Wednesday, September 4, 2013

LarchmontChronicle.com: Cheryl Boone Isaacs 'elected president of the Academy of Motion Picture Arts and Sciences'

NEW ACADEMY PRESIDENT Cheryl Boone Isaacs

John Malveaux of www.MusicUNTOLD.com sends this link:

Movie Museum, Academy Awards are on Windsor Square resident’s to-do list


| August 28, 2013

Cheryl Boone Isaacs is as excited about movies today as when she was allowed to stay up late as a girl in Massachusetts to watch the Academy Awards.
Only now the Irving Blvd. resident is working with the producers on next year’s Oscars.
And, she is going over the fine points with Academy chief executive Dawn Hudson on a “world-class” movie museum planned at the historic May Co.
Isaacs was elected president of the Academy of Motion Picture Arts and Sciences in July by its board of governors.
“That was a great first week.
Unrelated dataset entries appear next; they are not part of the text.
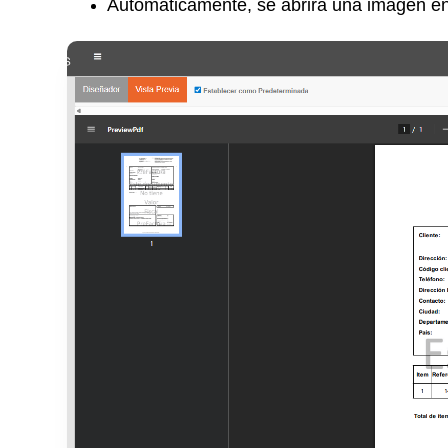
Automáticamente, se abrirá una imagen e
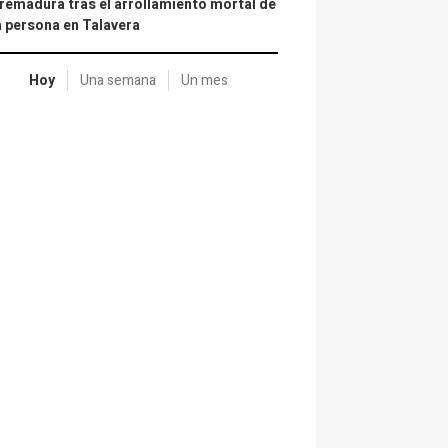
remadura tras el arrollamiento mortal de
 persona en Talavera
Hoy
Una semana
Un mes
I’m very happy that Ellen (DeGeneres) is our host (of next year’s Academy Awards)… we’re off to a wonderful start,” she said last month from her city-view office on the top floor of the Academy’s Beverly Hills Wilshire Blvd. office.
She works with staff, runs the day-to-day operations and oversees the Academy’s 6,000 members who make movies around the world.

Close Encounters
Isaacs graduated from Whittier College with a political science degree, which may have actually prepared her for the movie business.
“Anytime there’s more than three people in a room, it’s political,” she said.
An older brother was an executive at 20th Century Fox, who had worked on “West Side Story” and “Star Wars,” but she still knocked on a lot of doors; she eventually landed a post on the press junket for not just any movie, but “Close Encounters of the Third Kind.”
“What a way to start!” she beams.
Cheryl worked with journalists from interns to pros, all the while following her motto to work hard, keep her head down and look up in 10 years to see where she was.
The formula worked. She landed high-level jobs at Columbia Pictures, New Line Cinema and Paramount Studios, and handled several Best Picture winners, including “Forest Gump,” “Braveheart,” “The King’s Speech” and “The Artist.”
She’s been a member of the Academy since 1987, and held every post from secretary to president, and she was on the board of governors for two decades.